─── EXTRACT

Progress on Rustic

Discussion of chess software programming and technical issues.

Moderators: hgm, Rebel, chrisw

Ras
Posts: 2487
Joined: Tue Aug 30, 2016 8:19 pm
Full name: Rasmus Althoff

Re: Progress on Rustic

Post by Ras »

lithander wrote: Thu Mar 18, 2021 2:40 pmGoogling "Quiet move history" didn't turn up many results, though. Do you have a link?
See https://www.chessprogramming.org/History_Heuristic.
And I tried Internal Iterative Deepening but I think my move generator is too slow for that to make it worth the additional cost at the rather low search depths (7-8) I achieve at the moment.
I'm doing IID only if the remaining search depth is at least 6 plies, and if no hash/PV move is available, and then with sharply reduced depth. You won't get spectacular results from IID - it's works more like a worst case insurance, but then it's pretty good to have.
Rasmus Althoff
https://www.ct800.net
User avatar
mvanthoor
Posts: 1784
Joined: Wed Jul 03, 2019 4:42 pm
Location: Netherlands
Full name: Marcel Vanthoor

Re: Progress on Rustic

Post by mvanthoor »

──────

• _REQUIREMENT 1_:
In the forum thread, what is the minimum remaining search depth at which Ras does IID?
• _REQUIREMENT 2_:
Copy each line of the listing that contains the string "bbox".

─── DATA FOR THIS TASK

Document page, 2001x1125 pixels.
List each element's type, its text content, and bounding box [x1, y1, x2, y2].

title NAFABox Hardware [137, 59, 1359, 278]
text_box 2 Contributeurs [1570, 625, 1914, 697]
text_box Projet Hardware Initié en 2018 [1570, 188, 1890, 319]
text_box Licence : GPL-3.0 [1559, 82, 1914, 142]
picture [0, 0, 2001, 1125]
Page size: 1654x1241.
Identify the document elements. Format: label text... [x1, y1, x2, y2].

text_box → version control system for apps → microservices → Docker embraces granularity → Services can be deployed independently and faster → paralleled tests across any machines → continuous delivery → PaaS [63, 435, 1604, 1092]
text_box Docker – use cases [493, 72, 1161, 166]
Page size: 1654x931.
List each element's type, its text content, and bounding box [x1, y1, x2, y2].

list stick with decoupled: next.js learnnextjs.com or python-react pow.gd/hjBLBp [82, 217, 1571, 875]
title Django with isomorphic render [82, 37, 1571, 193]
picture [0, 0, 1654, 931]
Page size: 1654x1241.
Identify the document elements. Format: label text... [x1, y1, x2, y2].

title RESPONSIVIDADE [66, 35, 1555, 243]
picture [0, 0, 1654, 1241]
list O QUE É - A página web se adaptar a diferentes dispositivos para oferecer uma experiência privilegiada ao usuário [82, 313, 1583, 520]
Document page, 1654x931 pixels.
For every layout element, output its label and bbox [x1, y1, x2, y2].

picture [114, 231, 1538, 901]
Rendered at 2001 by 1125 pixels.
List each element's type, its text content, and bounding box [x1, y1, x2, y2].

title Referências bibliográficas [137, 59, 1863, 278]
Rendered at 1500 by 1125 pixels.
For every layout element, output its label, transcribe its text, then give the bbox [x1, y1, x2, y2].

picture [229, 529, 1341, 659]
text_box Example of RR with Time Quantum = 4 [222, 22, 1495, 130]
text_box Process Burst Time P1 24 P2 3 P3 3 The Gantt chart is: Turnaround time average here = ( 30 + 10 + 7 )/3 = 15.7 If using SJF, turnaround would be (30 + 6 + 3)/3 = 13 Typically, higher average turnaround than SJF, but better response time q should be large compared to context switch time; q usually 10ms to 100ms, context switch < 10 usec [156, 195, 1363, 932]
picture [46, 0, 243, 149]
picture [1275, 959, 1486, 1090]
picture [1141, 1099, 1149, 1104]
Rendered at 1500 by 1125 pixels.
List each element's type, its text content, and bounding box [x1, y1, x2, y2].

──────

• _FINISHED ANSWER 1_:
At least 6 plies.

• _FINISHED ANSWER 2_:
For every layout element, output its label and bbox [x1, y1, x2, y2].
For every layout element, output its label, transcribe its text, then give the bbox [x1, y1, x2, y2].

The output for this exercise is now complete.